Addressing the potential to establish a binding regulatory mechanism for overseeing studies with possible security implications, Patterson stressed the importance of reviewing research at more than one point in the process.

"Even with the research aims and objectives set out in advance, exactly what the research is going to show on a day-to-day basis can’t be predicted at the outset or captured in an annual report. Whatever system is put in place needs to have both aspects: some consideration up front when the work is funded, but also a component of local oversight and review. It starts with the investigator -- he or she knows best what is emerging out of their work. But we also need a level of institutional review to provide a second set of eyes taking a fresh look. The earlier something is recognized, the more options for management you have," she said.
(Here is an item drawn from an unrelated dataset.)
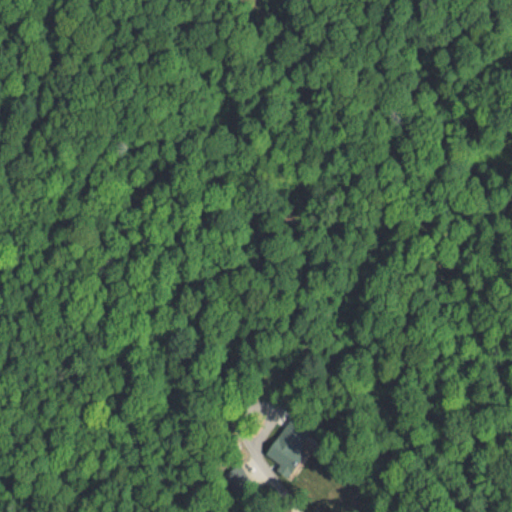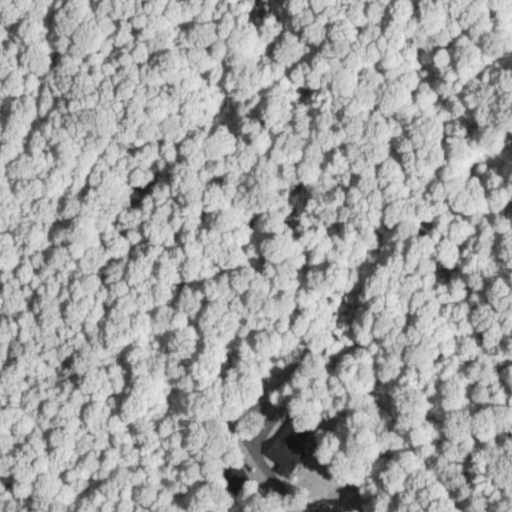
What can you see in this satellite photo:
road: (246, 435)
"Different institutions might have different groups best suited to take this on, but I think it would be a review panel that is equipped to look at infectious disease and biosafety risks posed by a body of work, but which would also be comfortable with thinking about security issues. That’s somewhat unchartered territory, particularly for some institutions.

"The U.S. government will be coming out with a draft policy that will present a comprehensive framework for oversight of dual-use research, and the local review component of that will be outlined," Patterson added. "This will be very much informed by our recent experiences. There will also be an opportunity for comment from the scientific community, from institutions, and of course from the general public. So people will have a chance to weigh in and help shape what the ultimate requirements will be."

The government would aim to release the preliminary policy "early this spring," she said (Heidi Ledford, Nature, Jan. 11).